── Text for analysis ──

# Dogma Awarded 2010 Race Bike of The Year!



## southparkcycles (Feb 7, 2008)

Dogma was voted best race bike by Bicycling Magazine for 2010. This has been the 4th year running for Pinarello!

Here is the link to the video, a pic of the limited edition Caisse d'Epargne Dogma and the new KOBH 60 HM 1K Pinarello.

http://www.southparkcycles.com/news.htm


----------



## foofighter (Dec 19, 2008)

love it getting my FP7 tomorrow not the same but in the same family


----------



## T-Dog (Mar 21, 2008)

southparkcycles said:


> Dogma was voted best race bike by Bicycling Magazine for 2010. This has been the 4th year running for Pinarello!
> 
> Here is the link to the video, a pic of the limited edition Caisse d'Epargne Dogma and the new KOBH 60 HM 1K Pinarello.
> 
> http://www.southparkcycles.com/news.htm



Awesome.

I ordered the Caisse d'Epargne Dogma in January but still haven't even got a date as to when it will arive, its still months away!!!!!!!! I'm in Australia so I guess we must be low down on the list.


----------



## koyaanisqatsi (Aug 5, 2009)

*@T-Dog*



T-Dog said:


> Awesome.
> 
> I ordered the Caisse d'Epargne Dogma in January but still haven't even got a date as to when it will arive, its still months away!!!!!!!! I'm in Australia so I guess we must be low down on the list.


You're probably not "low down on the list." I live in the U.S. and ordered my 2010 Dogma 60.1 on Dec. 4, 2009 and finally received it on April 15, 2010. Long wait! I don't have the proper tools, etc for final assembly, but will buy them and complete assembly very soon.

k.


----------



## koyaanisqatsi (Aug 5, 2009)

*No Credibility?*



southparkcycles said:


> Dogma was voted best race bike by Bicycling Magazine for 2010. This has been the 4th year running for Pinarello!
> 
> Here is the link to the video, a pic of the limited edition Caisse d'Epargne Dogma and the new KOBH 60 HM 1K Pinarello.
> 
> http://www.southparkcycles.com/news.htm


I'm not surprised that the Dogma is replacing the Prince as the best racing bike. But bike snobs on the RBR forums give Bicycling Magazine no credibility. In particular, I'm thinking of people in the Colnago forums when I say that...they'd quickly change their tune if the EPS was similarly honored by Bicycling Magazine. I think that the Editors of Bicycling Magazine know a bit about bicycling, bicycles, and racing.


----------

───

### Requirement
Rewrite the part of the forum thread starting with "I'm not surprised" and going on through "bicycles, and racing.", replacing "bike snobs" with "bike enthusiasts". The data that comes next has no connection to the forum thread about the Dogma award.

── Recorded data ──

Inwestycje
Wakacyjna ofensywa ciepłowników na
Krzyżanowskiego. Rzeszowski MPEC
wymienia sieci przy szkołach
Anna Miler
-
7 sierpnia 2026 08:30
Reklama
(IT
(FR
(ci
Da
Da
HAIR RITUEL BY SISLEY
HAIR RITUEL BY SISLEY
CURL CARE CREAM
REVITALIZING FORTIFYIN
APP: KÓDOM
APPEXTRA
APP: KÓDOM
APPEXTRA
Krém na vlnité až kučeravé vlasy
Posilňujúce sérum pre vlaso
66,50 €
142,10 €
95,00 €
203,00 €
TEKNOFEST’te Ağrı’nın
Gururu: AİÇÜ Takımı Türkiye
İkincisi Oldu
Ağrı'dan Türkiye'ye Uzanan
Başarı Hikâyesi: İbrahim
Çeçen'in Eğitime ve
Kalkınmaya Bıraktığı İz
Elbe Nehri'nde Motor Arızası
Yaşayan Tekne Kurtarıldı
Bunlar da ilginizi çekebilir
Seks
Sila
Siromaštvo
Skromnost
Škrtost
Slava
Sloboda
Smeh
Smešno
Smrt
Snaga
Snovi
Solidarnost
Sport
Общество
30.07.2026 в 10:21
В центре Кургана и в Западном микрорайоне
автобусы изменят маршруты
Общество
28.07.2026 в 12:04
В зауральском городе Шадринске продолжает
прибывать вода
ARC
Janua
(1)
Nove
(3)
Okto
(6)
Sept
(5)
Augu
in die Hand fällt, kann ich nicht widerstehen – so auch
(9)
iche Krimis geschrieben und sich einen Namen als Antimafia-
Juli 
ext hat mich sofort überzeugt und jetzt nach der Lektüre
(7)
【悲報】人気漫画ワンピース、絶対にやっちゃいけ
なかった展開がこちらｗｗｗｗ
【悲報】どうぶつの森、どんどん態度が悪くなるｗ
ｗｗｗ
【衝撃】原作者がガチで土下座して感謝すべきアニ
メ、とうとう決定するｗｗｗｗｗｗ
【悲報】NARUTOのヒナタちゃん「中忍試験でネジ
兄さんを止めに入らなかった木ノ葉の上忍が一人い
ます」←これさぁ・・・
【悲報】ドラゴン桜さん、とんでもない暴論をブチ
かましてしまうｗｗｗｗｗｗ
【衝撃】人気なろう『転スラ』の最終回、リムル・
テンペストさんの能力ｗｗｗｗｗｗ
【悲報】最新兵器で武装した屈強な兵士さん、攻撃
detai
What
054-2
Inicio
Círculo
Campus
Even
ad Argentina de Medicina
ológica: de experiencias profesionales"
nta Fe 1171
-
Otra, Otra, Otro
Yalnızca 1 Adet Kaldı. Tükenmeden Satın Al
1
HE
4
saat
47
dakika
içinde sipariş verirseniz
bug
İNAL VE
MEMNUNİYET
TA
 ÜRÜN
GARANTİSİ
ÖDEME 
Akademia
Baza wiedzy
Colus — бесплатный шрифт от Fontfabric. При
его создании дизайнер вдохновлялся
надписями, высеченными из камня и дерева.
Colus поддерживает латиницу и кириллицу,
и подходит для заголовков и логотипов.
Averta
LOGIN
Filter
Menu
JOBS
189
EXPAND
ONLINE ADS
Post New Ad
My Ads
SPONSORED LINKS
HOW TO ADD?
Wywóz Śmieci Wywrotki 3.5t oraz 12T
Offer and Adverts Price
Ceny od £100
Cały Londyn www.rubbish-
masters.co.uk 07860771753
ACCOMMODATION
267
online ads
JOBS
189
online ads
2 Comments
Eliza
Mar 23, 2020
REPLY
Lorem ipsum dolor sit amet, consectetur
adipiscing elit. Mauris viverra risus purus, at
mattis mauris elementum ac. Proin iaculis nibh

───

### Written answer
I'm not surprised that the Dogma is replacing the Prince as the best racing bike. But bike enthusiasts on the RBR forums give Bicycling Magazine no credibility. In particular, I'm thinking of people in the Colnago forums when I say that...they'd quickly change their tune if the EPS was similarly honored by Bicycling Magazine. I think that the Editors of Bicycling Magazine know a bit about bicycling, bicycles, and racing.